Passing meta-characters to Python as arguments fro

2019-01-19 14:32发布

问题:

I'm making a Python program that will parse the fields in some input lines. I'd like to let the user enter the field separator as an option from the command line. I'm using optparse to do this. I'm running into the problem that entering something like \t will separate literally on \t, rather than on a tab, which is what I want. I'm pretty sure this is a Python thing and not the shell, since I've tried every combo of quotes, backslashes, and t's that I can think of.

If I could get optparse to let the argument be plain input (is there such a thing?) rather than raw_input, I think that would work. But I have no clue how to do that.

I've also tried various substitutions and regex tricks to turn the string from the two character "\t" into the one character tab, but without success.

Example, where input.txt is:

field 1[tab]field\t2

(Note: [tab] is a tab character and field\t2 is an 8 character string)

parseme.py:

#!/usr/bin/python
from optparse import OptionParser  
parser = OptionParser()  
parser.add_option("-d", "--delimiter", action="store", type="string",  
    dest="delimiter", default='\t')  
parser.add_option("-f", dest="filename")  
(options, args) = parser.parse_args()  
Infile = open(options.filename, 'r')  
Line = Infile.readline()  

Fields = Line.split(options.delimiter)  
print Fields[0]  
print options.delimiter  

Infile.close()  

This gives me:

$ parseme.py -f input.txt  
field 1  
[tab]

Hey, great, the default setting worked properly. (Yes, I know I could just make \t the default and forget about it, but I'd like to know how to deal with this type of problem.)

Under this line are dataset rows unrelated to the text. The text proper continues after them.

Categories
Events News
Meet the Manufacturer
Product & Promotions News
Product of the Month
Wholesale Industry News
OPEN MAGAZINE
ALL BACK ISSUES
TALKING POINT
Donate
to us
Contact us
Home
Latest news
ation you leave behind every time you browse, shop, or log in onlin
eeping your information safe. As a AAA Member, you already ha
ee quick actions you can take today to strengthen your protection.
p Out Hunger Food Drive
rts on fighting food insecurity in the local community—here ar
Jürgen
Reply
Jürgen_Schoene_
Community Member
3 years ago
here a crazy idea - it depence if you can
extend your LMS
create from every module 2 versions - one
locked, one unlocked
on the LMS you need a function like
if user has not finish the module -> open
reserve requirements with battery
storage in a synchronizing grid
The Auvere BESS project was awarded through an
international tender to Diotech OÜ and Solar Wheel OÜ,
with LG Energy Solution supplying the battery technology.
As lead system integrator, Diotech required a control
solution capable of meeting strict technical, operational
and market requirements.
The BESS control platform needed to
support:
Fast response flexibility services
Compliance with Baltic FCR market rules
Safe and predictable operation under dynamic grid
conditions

$ parseme.py -f input.txt -d '\t'  
field 1[tab]field  
\t

This is not what I want.

回答1:

>>> r'\t\n\v\r'.decode('string-escape')
'\t\n\x0b\r'


回答2:

The quick and dirty way is to to eval it, like this:

eval(options.delimiter, {}. {})

The extra empty dicts are there to prevent accidental clobbering of your program.



回答3:

solving it from within your script:

options.delimiter = re.sub("\\\\t","\t",options.delimiter)

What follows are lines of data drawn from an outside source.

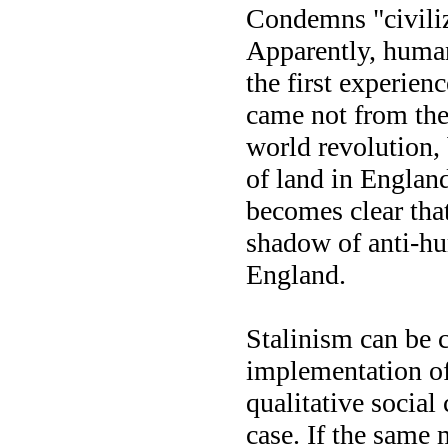
Condemns "civiliz
Apparently, human
the first experien
came not from the 
world revolution, 
of land in England
becomes clear that
shadow of anti-hu
England.
Stalinism can be 
implementation of
qualitative social
case. If the same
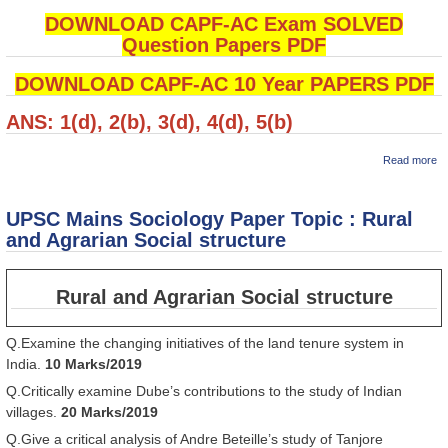
DOWNLOAD CAPF-AC Exam SOLVED
Question Papers PDF
DOWNLOAD CAPF-AC 10 Year PAPERS PDF
ANS: 1(d), 2(b), 3(d), 4(d), 5(b)
ab
Read more
कें
सश
पु
UPSC Mains Sociology Paper Topic : Rural
(
A
and Agrarian Social structure
Hi
M
Qu
Rural and Agrarian Social structure
: 
Q.Examine the changing initiatives of the land tenure system in
India.
10 Marks/2019
Q.Critically examine Dube’s contributions to the study of Indian
villages.
20 Marks/2019
Q.Give a critical analysis of Andre Beteille’s study of Tanjore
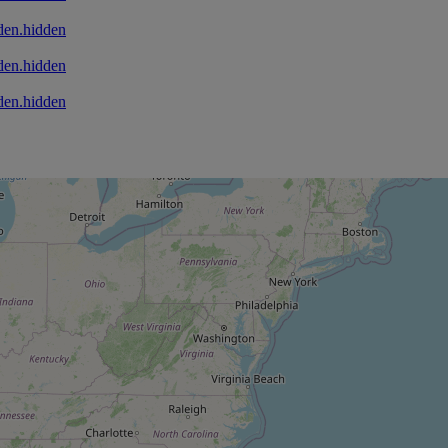
den.hidden
den.hidden
den.hidden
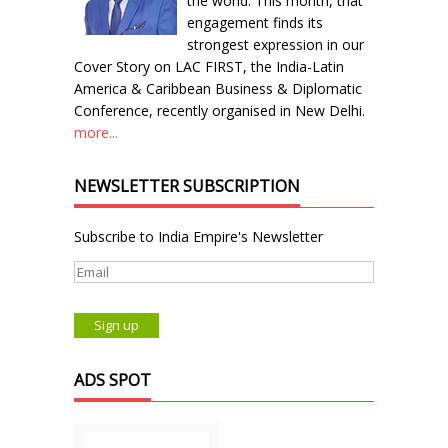
the world. This month, that
engagement finds its
strongest expression in our
Cover Story on LAC FIRST, the India-Latin
America & Caribbean Business & Diplomatic
Conference, recently organised in New Delhi.
more...
NEWSLETTER SUBSCRIPTION
Subscribe to India Empire's Newsletter
ADS SPOT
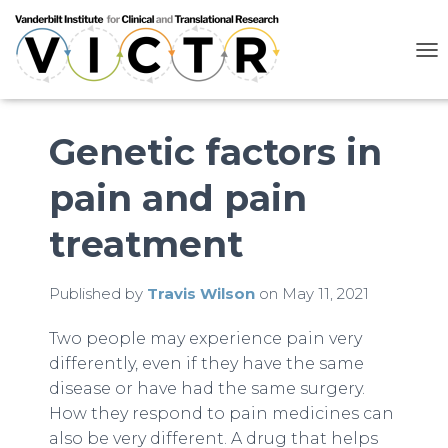
T
O
G
G
L
Genetic factors in
E
N
pain and pain
A
V
I
treatment
G
A
T
Published by
Travis Wilson
on
May 11, 2021
I
O
N
Two people may experience pain very
differently, even if they have the same
disease or have had the same surgery.
How they respond to pain medicines can
also be very different. A drug that helps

you can adapt the re about to match more escaped chars (\n, \r, etc)

another way to solve the problem outside python:

when you call your script from shell, do it like this:

parseme.py -f input.txt -d '^V<tab>'

^V means "press Ctrl+V"

then press the normal tab key

this will properly pass the tab character to your python script;



回答4:

The callback option is a good way to handle tricky cases:

parser.add_option("-d", "--delimiter", action="callback", type="string",
                  callback=my_callback, default='\t')

with the corresponding function (to be defined before the parser, then):

def my_callback(option, opt, value, parser):
    val = value
    if value == '\\t':
        val = '\t'
    elif value == '\\n':
        val = '\n'
    parser.values.delimiter = val

You can check this works via the command line: python test.py -f test.txt -d \t (no quote around the \t, they're useless).

It has the advantage of handling the option via the 'optparse' module, not via post-processing the parsing results.